Ketika Troy keluar dari kamar, dua kantong berisi makanan sudah siap untuk dimasukkan ke mobil. Juga sebuah koper kecil yang katanya berisi pakaian mereka. Dia hanya bisa menggelengkan kepalanya menghadapi tingkah istrinya. Tak berani mengeluarkan keluhan ataupun decakan apapun.
Karena tidak biasa bangun pagi, awalnya Troy berencana untuk tidak tidur semalaman. Itu lebih baik daripada dia harus terlambat bangun yang akhirnya membuat Fenita kesal. Tapi sihir Fenita bekerja sekali lagi dengan mulusnya, membuai Troy dengan aroma menenangkan itu sehingga dia tertidur dalam hitungan detik. Ada baiknya juga dia bisa tidur, karena mengendarai mobil selama dua jam penuh bukanlah perkara mudah kalau kamu tidak tidur semalaman.

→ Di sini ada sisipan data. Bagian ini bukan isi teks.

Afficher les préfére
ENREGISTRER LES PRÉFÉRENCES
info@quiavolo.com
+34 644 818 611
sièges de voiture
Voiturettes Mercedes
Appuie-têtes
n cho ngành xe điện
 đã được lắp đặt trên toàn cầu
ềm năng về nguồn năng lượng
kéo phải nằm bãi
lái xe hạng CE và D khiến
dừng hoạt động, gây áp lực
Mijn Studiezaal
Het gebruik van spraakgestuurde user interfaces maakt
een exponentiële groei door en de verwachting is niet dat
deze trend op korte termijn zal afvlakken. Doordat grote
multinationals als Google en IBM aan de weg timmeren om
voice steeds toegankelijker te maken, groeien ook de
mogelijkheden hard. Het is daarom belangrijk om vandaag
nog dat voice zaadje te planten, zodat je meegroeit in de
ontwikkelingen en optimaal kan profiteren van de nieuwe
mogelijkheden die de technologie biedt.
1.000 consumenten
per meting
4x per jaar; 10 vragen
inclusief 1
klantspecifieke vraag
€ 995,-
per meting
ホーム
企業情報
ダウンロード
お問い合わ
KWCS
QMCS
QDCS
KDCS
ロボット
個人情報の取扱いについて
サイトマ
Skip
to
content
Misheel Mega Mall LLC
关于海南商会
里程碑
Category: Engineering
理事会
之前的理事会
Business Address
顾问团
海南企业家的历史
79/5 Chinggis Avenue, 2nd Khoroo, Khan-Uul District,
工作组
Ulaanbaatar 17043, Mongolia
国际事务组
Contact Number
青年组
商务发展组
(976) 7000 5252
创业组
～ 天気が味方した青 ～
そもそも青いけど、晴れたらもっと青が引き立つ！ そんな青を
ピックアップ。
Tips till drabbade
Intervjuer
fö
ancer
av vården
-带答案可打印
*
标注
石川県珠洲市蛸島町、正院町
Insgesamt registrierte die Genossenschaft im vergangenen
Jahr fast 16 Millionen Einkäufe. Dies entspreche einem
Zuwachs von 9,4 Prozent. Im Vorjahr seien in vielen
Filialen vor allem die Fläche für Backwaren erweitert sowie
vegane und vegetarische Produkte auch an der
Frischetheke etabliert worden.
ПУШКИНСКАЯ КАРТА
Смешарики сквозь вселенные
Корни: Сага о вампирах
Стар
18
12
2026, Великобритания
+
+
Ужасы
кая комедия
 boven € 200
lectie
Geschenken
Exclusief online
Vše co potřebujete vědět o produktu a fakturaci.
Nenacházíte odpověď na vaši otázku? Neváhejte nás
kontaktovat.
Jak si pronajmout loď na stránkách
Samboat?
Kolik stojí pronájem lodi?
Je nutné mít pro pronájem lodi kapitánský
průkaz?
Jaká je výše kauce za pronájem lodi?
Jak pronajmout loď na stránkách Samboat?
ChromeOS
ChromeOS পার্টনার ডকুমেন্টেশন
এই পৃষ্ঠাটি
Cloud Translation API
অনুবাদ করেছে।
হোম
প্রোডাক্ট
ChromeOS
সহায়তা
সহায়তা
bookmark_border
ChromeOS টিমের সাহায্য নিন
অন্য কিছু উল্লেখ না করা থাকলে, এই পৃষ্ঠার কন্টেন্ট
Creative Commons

"Jangan lupa ngabarin Fritz, aku nggak mau dia marah-marah karena nggak tahu rencana kita hari ini." kata Troy, sembari mengancingkan kemejanya.
Satu hal yang Troy sukai ketika dia hidup bersama Fenita adalah pelayanannya yang memuaskan. Baju yang akan dikenakannya pasti sudah tersedia, sehingga dia tinggal memakainya. Tanpa perlu menyibukkan diri memilih baju mana yang akan dia pakai. Dan semua pilihan Fenita tak pernah membuatnya tampak jelek. Selalu memuaskan.
"Aku udah ngabarin Fritz, Tuan Darren." balas Fenita, melepaskan dua kancing kemeja teratas Troy yang sudah dikancingkannya tadi.
"Hei, kenapa kamu lepasin? Kamu mau bikin aku jadi laki-laki yang mengumbar pesona?" protes Troy, tapi tetap menerima perlakuan istrinya.
"Kita mau pikinik, dan piknik itu identik dengan bersantai. Kalau kamu kancingkan semua, itu terlihat membosankan oke."
Troy tidak membantah perkataan Fenita, sebagai gantinya dia langsung merengkuh tubuh mungil itu kedalam pelukannya dan meghujani Fenita dengan ciuman. Bibir merah itu terlalu sayang bila harus dianggurkan, juga baju Fenita yang memamerkan pundaknya yang mempesona. Ah rasanya setiap inchi tubuh Fenita adalah candu baginya.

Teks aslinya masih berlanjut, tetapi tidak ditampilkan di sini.